### PROBLEM STATEMENT
How do the records below read from their first line through the line containing "micrograph exhibits immunohistochemistry"? Write those lines out exactly.

--- EXCERPTED DATA Enclosed Below ---

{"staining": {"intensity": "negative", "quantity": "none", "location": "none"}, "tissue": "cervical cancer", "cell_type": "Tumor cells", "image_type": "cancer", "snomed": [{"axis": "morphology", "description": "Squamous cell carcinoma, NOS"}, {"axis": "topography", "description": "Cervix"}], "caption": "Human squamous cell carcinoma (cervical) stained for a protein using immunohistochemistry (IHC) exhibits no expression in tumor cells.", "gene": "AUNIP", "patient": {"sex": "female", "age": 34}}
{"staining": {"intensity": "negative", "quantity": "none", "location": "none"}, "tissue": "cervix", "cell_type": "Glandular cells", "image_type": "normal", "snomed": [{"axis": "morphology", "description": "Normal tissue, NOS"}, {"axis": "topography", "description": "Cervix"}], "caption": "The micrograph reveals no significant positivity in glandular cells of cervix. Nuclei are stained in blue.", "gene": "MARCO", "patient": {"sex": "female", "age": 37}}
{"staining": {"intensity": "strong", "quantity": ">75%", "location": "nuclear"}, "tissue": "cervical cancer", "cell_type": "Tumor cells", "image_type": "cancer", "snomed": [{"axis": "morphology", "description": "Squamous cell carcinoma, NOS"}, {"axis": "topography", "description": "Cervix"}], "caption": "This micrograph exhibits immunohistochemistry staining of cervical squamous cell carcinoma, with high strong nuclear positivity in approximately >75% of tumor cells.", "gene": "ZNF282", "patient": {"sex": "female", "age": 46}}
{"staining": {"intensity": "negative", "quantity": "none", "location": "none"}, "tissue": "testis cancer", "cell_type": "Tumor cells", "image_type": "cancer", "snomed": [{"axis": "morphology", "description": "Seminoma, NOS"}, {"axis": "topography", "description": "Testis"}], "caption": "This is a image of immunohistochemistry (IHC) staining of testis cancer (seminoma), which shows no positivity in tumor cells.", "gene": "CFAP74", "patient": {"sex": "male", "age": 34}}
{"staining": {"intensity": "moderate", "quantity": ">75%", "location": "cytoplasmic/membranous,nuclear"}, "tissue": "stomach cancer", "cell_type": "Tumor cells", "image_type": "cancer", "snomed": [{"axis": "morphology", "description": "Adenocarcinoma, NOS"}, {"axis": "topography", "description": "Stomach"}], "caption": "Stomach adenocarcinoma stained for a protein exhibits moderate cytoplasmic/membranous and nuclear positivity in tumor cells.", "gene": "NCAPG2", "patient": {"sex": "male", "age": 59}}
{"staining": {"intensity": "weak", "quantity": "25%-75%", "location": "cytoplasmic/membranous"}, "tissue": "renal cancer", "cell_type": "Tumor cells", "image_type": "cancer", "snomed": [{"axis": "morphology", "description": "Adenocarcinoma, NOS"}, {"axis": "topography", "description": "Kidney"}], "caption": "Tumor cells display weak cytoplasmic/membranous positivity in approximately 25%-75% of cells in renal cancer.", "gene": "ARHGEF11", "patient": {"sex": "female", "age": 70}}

--- End of Enclosed EXCERPTED DATA ---

### SOLUTION FOR THIS PROBLEM
{"staining": {"intensity": "negative", "quantity": "none", "location": "none"}, "tissue": "cervical cancer", "cell_type": "Tumor cells", "image_type": "cancer", "snomed": [{"axis": "morphology", "description": "Squamous cell carcinoma, NOS"}, {"axis": "topography", "description": "Cervix"}], "caption": "Human squamous cell carcinoma (cervical) stained for a protein using immunohistochemistry (IHC) exhibits no expression in tumor cells.", "gene": "AUNIP", "patient": {"sex": "female", "age": 34}}
{"staining": {"intensity": "negative", "quantity": "none", "location": "none"}, "tissue": "cervix", "cell_type": "Glandular cells", "image_type": "normal", "snomed": [{"axis": "morphology", "description": "Normal tissue, NOS"}, {"axis": "topography", "description": "Cervix"}], "caption": "The micrograph reveals no significant positivity in glandular cells of cervix. Nuclei are stained in blue.", "gene": "MARCO", "patient": {"sex": "female", "age": 37}}
{"staining": {"intensity": "strong", "quantity": ">75%", "location": "nuclear"}, "tissue": "cervical cancer", "cell_type": "Tumor cells", "image_type": "cancer", "snomed": [{"axis": "morphology", "description": "Squamous cell carcinoma, NOS"}, {"axis": "topography", "description": "Cervix"}], "caption": "This micrograph exhibits immunohistochemistry staining of cervical squamous cell carcinoma, with high strong nuclear positivity in approximately >75% of tumor cells.", "gene": "ZNF282", "patient": {"sex": "female", "age": 46}}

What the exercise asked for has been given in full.